Taksim Meydanı ve İstiklal Caddesi üzerinde bulunan simit tezgahları bir gece sabaha karşı, İBB Zabıta ekipleri tarafından toplanmıştı hatırlayın. Ekrem İmamoğlu, "bundan böyle bu caddede simitçi, kestaneci çalışacaksa bunlar işgaliye bedellerini, Beyoğlu Belediyesi'ne değil İBB'ye ödeyecekler" demiş, ardından da eski simitçilerin tezgahını alıp yerine yeni simitçiler koymuştu. Bu bilgiyi aklınızın bir köşesinde tutun. Çünkü az sonra okuyacağınız hadisede işinize yarayacak.
Geçtiğimiz günlerde Beyoğlu Belediye Başkanı Haydar Ali Yıldız, İstiklâl Caddesi'nde yaptıkları temizlik işlerine dair bir video yayınladı. Bu videonun altına, CHP'li İBB Meclis Üyesi İnan Güney Beyoğlu Belediyesi ekiplerinin, ara sokaklardan aldıkları çöpleri İBB sorumluluğundaki İstiklâl caddesine doğru süpürüp bıraktığını iddia etmişti. Buna kanıt olarak da kendi twitter hesabından bir video paylaşmıştı. O video, Ekrem İmamoğlu'na yakın medyada geniş yankı uyandırdı.
Sahiden de bir ilçe belediye başkanı, sadece İBB'nin işini iyi yapmadığını göstermek için, caddeye çöp bırakır mı? Bunu yapmış olabilir mi? Bu dosyanın peşine düştüm. Ve akıllara durgunluk verecek bir tabloyla karşı karşıya kaldım. CHP'li meclis üyesinin yayınladığı video doğru.

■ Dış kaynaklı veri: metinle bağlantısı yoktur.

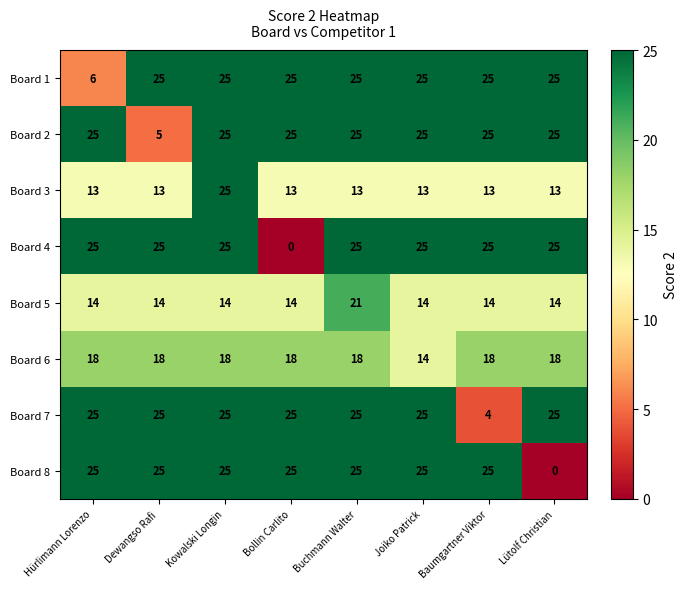

What is the maximum value shown in the chart?

25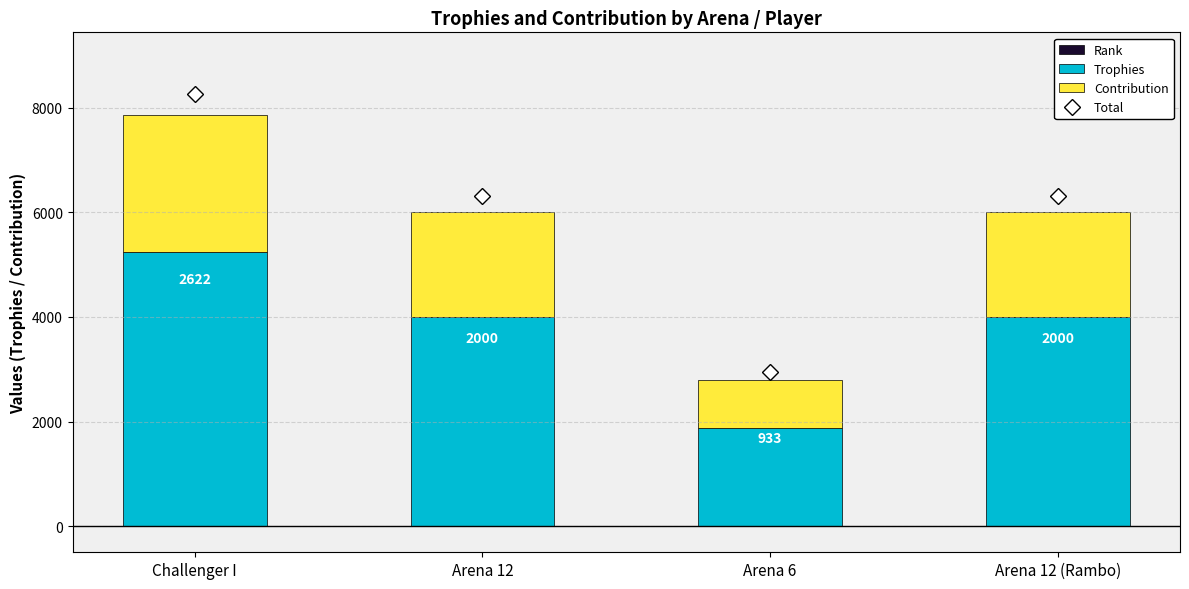

At which category is the sum across all series the highest?

Challenger I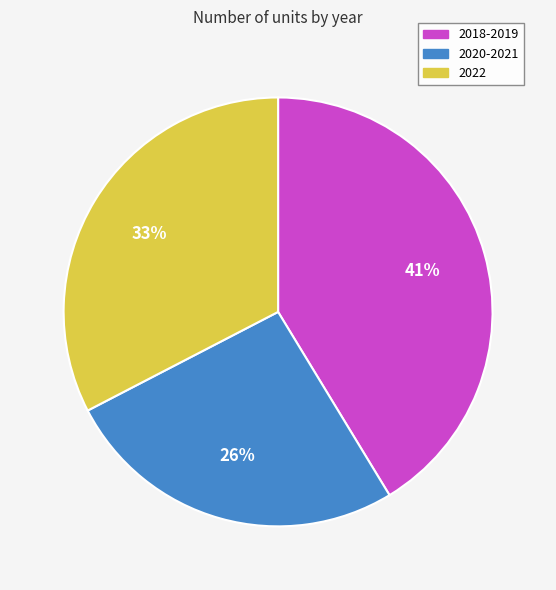

Which has a higher value, 2020-2021 or 2022?

2022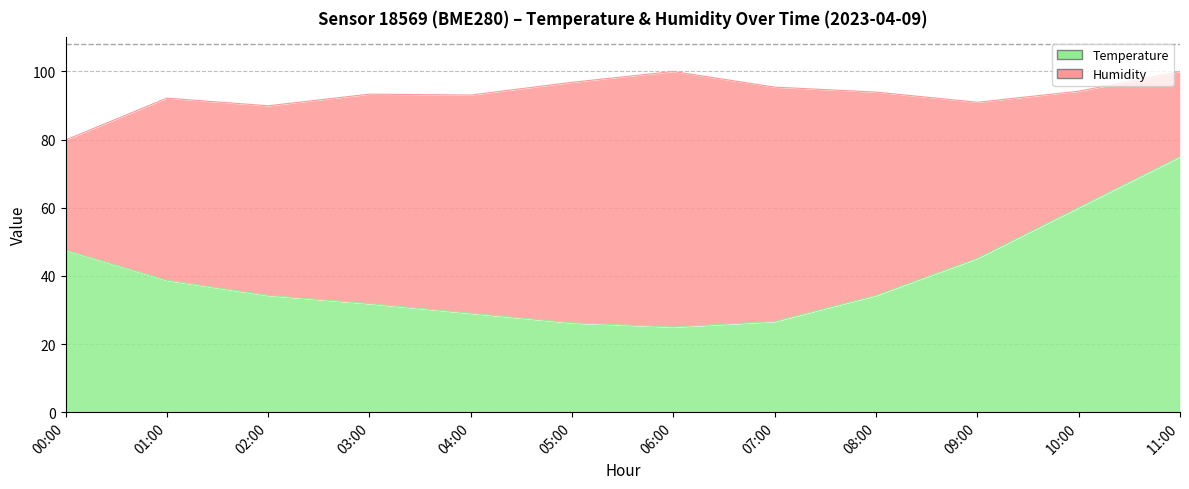

What is the change in value from 01:00 to 11:00?

+36.3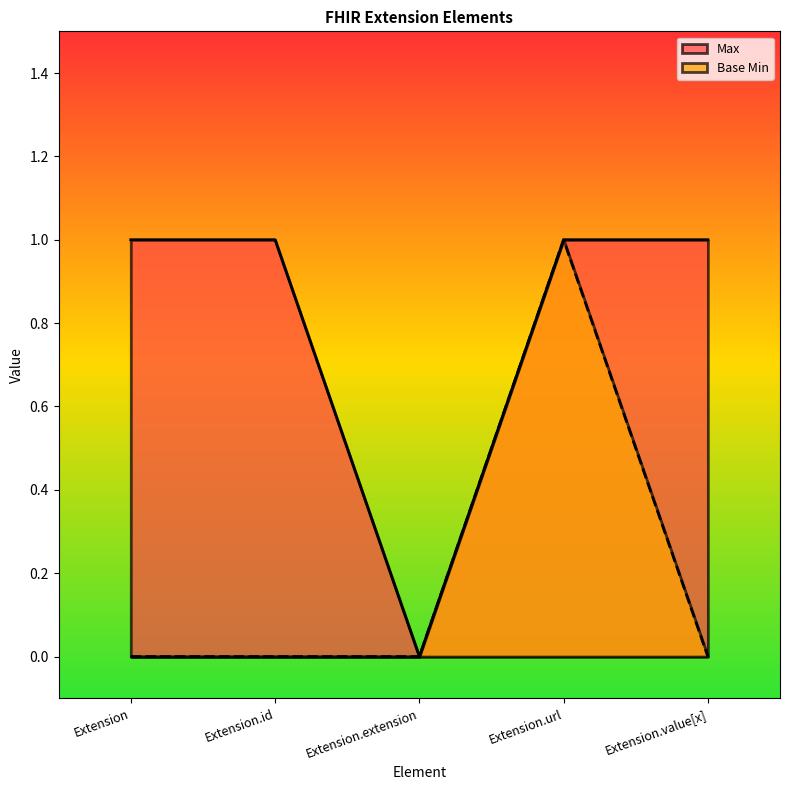

Where is the first local minimum for Max?

Extension.extension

Sahiden de Beyoğlu Belediyesi'nin su tutarak caddenin ortasına kadar getirdiği pisliği, bir İBB'li temizlik personeli faraşlı süpürgeyle topluyordu... Ama bir farkla.
**
Hikayenin başına dönelim. Önce Beyoğlu Belediyesi'nin temizlik ekipleri, yolları yıkıyor. Üstelik de kendi sorumluluk bölgesi olmamasına rağmen. Neden? Çünkü Beyoğlu Belediye Başkanı, ilçeyi bir bütün olarak görüyor. Prestij caddesi olan İstiklâl temiz olmazsa, başka nereyi temizlerse temizlesin... Hiç fark etmez. Bir ekip yolları hortumla yıkayıp pisliği tramvay raylarına kadar ittikten sonra arkadan gelen süpürme ekibi de o birikintiyi çekecek. Fakat o da ne. O sırada bir simit tezgahının yanında bir İBB'li temizlik görevlisi bekliyor. Simitçiyle bir şeyler konuşuyorlar.

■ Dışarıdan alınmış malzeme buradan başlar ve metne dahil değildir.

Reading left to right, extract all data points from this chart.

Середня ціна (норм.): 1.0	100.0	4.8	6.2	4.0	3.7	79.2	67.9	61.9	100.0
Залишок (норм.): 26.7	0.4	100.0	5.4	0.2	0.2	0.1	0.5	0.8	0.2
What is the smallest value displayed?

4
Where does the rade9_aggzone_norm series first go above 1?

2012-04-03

Birinci ekip hortumu toplayıp gider gitmez, simitçinin yanındaki temizlik görevlisi de elinde faraş ve süpürgeyle yolun ortasına doğru ilerliyor. O anları da simitçi cep telefonuna kaydediyor. O kayıtları biz daha sonra İBB Meclis Üyesi İnan Güney'in twitter hesabından izleyeceğiz. Peki o simitçi kim?

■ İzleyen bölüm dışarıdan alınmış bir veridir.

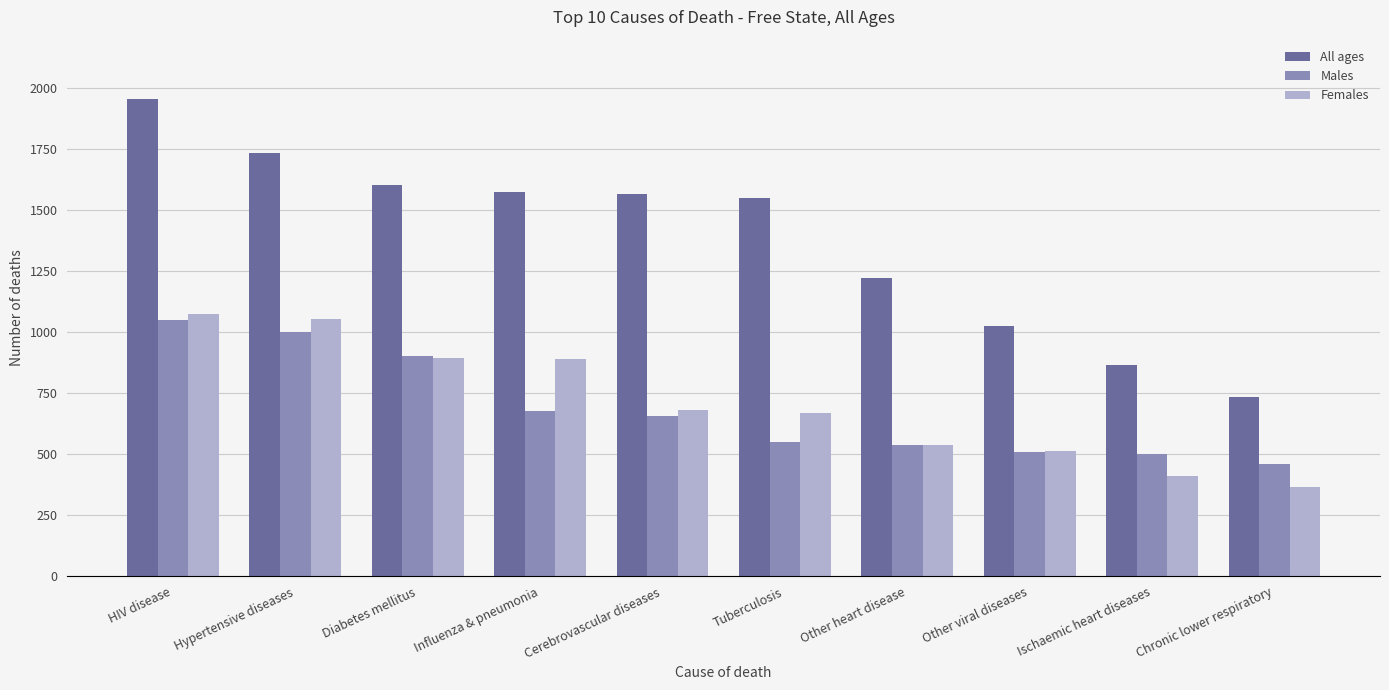

Which series has the widest spread of values?

All ages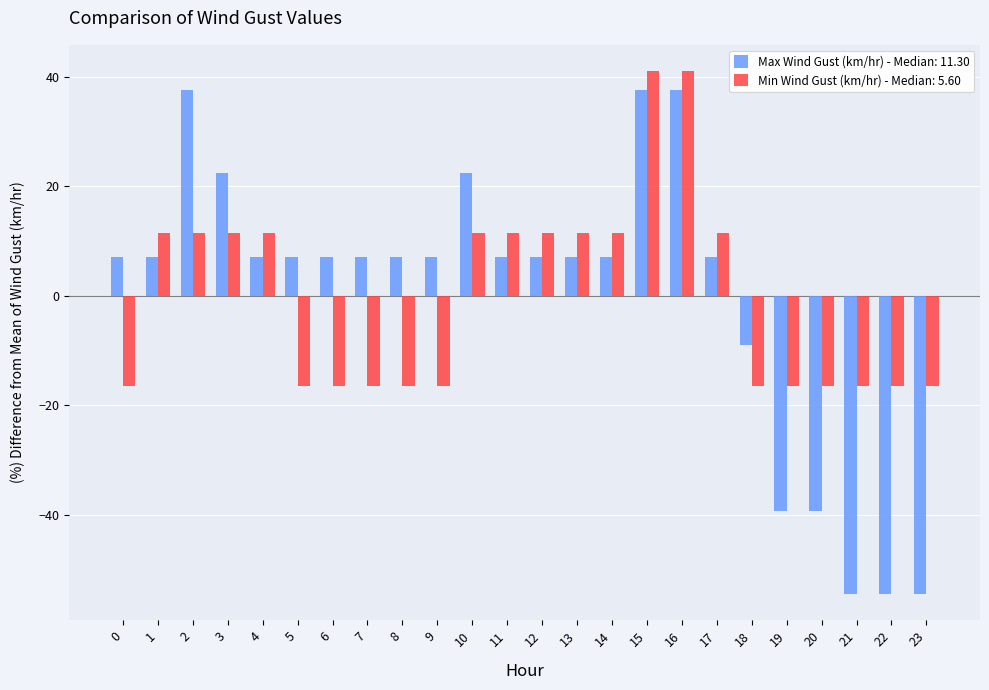

How many series are shown in this chart?

2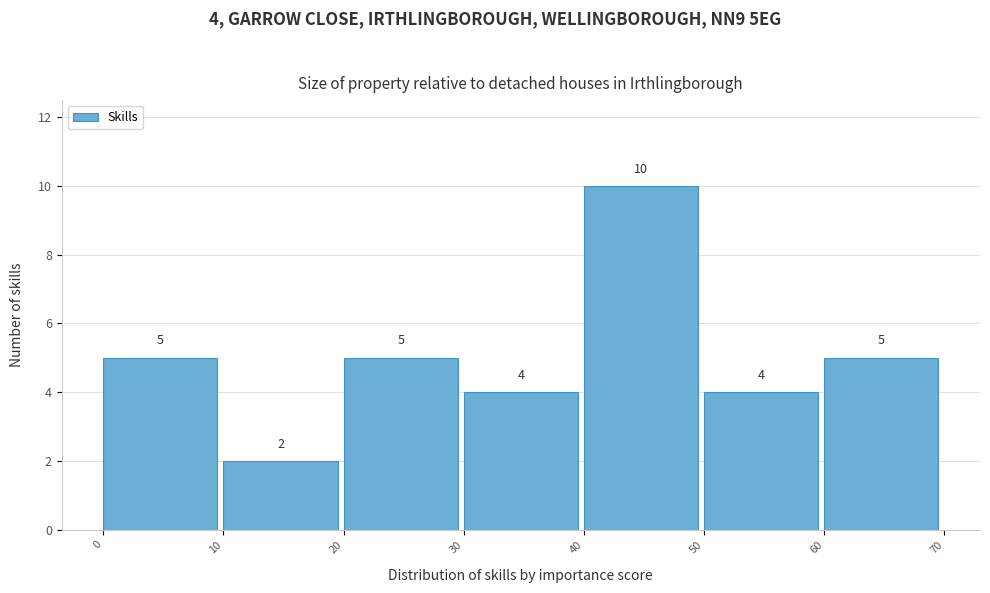

Over which range of the x-axis is the bar tallest?

40 to 50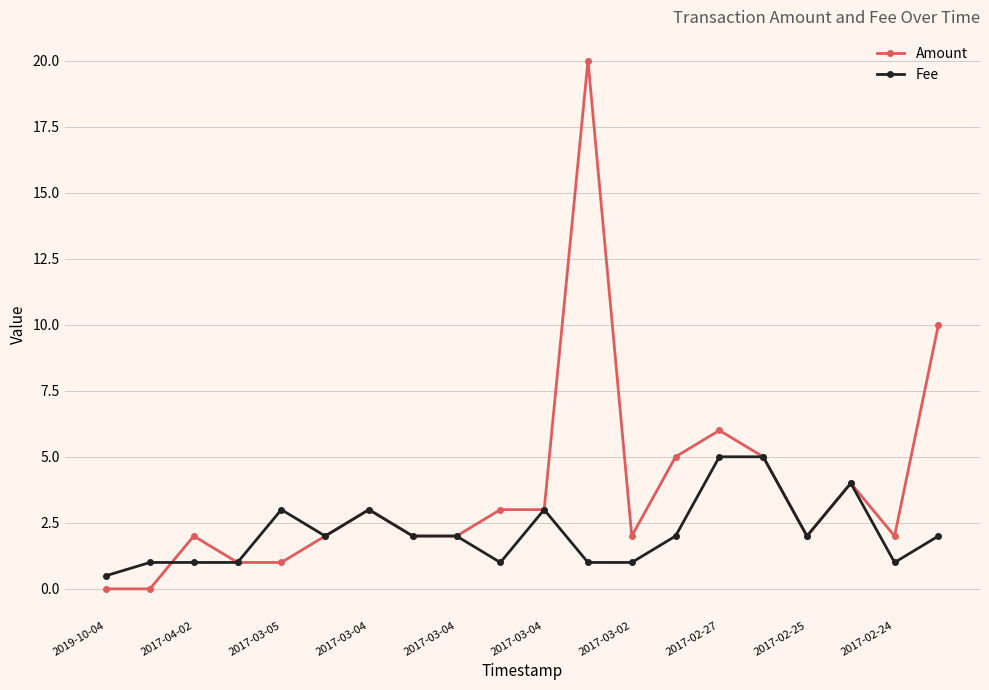

Which series has the largest range (max minus min)?

Amount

Kendini Beyoğlu teşkilatının bir üyesi olarak tanıtıyor. İlginç değil mi? Şimdi başa dönelim yeniden. Hani size dedim ya 'bu bilgi birazdan lazım olacak' diye. Demek ki İBB, ilerleyen zamanlarda sahada kullanmak üzere militanlarını yerleştirmek için istiyormuş o simit tezgahlarını. Hatta bakın buradan daha açık bir değerlendirme yapmak istiyorum. Belki de bu olaydan Ekrem İmamoğlu'nun bile haberi yok. Hatta belki de bu tezgahı, İmamoğlu'nu boşa düşürmek için yapmış bile olabilir birileri. Öyle ya. Dünyanın en fazla merkez/servis tarafından izlenen bir meydanı olan Taksim Meydanı'nda böyle ucuz bir numarayı zeki bir adam yapmaz. Ya ortaya çıkmayacağını zannedecek kadar saftır ya da ortaya çıksın da İmamoğlu zor durumda kalsın' diyecek kadar haindir. Bu sorunun cevabını parti ya da İBB içinde bulup ortaya çıkarması gereken bizzat İmamoğlu'nun kendisidir.
**
Ama sahiden de, böylesi çirkin tertiplerle ilçe belediyelerine dönük operasyon yapmak istiyorlarsa bu iş tutmaz. Sonuçta 90'larda CHP belediyeciliğinin İstanbul'a reva gördüğü pislik görüntüsünden kenti kurtaran da bugün çöplerle algı yapmaya çalıştığınız kadrolardı. Bunu da bu millet çok çok iyi biliyor.